IRELAND - The Irish taxation commission has proposed tax relief changes on pension payments in a bid to make the tax treatment of retirement savings fairer.
The main elements of the proposed model include matching contribution - whereby all contributions towards supplementary retirement provision should qualify for a matching Exchequer contribution of €1 for each €1.60 by the taxpayer.
The commission said that support could be given at a higher rate, €1 for each €1 given by the taxpayer, for a limited period for all supplementary pension contributions.
The model would include a soft-mandatory approach, where employers would automatically enrol employees into the scheme, although an employee is entitled to opt out later.

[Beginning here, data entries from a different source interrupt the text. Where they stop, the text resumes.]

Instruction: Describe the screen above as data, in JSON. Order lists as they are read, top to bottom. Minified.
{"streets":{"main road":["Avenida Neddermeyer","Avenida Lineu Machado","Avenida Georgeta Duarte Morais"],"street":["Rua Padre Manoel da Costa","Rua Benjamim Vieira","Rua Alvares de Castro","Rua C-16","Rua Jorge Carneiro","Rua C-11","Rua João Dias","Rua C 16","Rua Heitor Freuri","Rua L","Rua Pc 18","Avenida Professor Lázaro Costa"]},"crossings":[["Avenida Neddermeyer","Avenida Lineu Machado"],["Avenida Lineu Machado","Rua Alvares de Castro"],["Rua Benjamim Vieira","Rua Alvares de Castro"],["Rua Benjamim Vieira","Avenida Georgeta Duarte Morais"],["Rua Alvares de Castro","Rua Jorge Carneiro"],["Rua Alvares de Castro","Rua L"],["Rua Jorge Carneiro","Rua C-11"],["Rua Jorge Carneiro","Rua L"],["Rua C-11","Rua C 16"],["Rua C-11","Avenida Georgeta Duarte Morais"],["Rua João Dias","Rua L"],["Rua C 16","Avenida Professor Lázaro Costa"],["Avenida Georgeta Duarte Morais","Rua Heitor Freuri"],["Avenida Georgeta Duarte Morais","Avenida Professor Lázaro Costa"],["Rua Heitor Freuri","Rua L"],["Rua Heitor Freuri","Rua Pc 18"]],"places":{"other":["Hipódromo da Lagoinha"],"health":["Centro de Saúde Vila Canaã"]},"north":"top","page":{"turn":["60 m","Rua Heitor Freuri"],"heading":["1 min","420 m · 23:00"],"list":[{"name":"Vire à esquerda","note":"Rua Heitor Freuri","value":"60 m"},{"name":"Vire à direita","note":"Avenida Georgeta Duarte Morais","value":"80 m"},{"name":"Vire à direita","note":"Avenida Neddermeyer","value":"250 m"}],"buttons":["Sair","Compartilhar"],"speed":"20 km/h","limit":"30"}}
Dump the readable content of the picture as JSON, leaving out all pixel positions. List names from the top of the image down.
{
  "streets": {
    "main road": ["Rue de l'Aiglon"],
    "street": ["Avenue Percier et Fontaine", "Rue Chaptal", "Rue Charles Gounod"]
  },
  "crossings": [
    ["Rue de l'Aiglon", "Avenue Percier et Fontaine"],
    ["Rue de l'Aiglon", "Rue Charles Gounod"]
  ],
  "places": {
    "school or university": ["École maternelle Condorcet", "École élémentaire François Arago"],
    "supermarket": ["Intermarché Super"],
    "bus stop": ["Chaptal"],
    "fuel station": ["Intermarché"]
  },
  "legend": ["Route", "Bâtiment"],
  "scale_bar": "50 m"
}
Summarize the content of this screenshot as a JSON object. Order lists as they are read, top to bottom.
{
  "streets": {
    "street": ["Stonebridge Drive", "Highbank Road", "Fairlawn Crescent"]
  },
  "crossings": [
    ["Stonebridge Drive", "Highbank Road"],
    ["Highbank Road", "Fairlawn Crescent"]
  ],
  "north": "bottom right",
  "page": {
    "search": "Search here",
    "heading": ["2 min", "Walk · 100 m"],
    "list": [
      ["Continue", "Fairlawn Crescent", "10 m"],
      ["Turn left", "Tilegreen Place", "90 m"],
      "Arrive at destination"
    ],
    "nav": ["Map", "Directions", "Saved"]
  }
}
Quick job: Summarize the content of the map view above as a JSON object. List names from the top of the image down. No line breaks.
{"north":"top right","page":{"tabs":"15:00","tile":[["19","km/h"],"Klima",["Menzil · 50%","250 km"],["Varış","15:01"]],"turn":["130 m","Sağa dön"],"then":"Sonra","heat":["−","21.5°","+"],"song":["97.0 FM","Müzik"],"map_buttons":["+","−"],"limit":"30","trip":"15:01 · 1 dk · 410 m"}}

The commission also proposed a retirement savings scheme as part of the plan, similar to the former special savings incentive accounts (SSIA) scheme.
It said this would be a simple scheme that would allow savings for retirement, based on a minimum savings requirement. It would include an Exchequer contribution of €1 for every €2 saved and would allow limited pre-retirement access to funds.
The commission also considered the tax-free status of the lump sum on retirement, which it said may act as an incentive to individuals to save for their retirement.
However, it then said that the payment of a lump sum "defeats to some extent the purpose of a pension which is to provide an income in retirement." As a result, it said that it is considering that changes should be made to the tax treatment of the lump sum.
At present, people are allowed a tax-free lump sum of 25% of the fund, or 1.5 times the final salary. The commission has suggested that the first €200,000 of that lump sum should be tax-free and that the excess of that lump sum over €200,000 should be taxable at the standard rate.
Although the report considered how the tax system can encourage long-term savings to meet retirement needs, it said that taxation policy on its own cannot resolve the "increasingly onerous pension issues that will confront our society over the coming decades."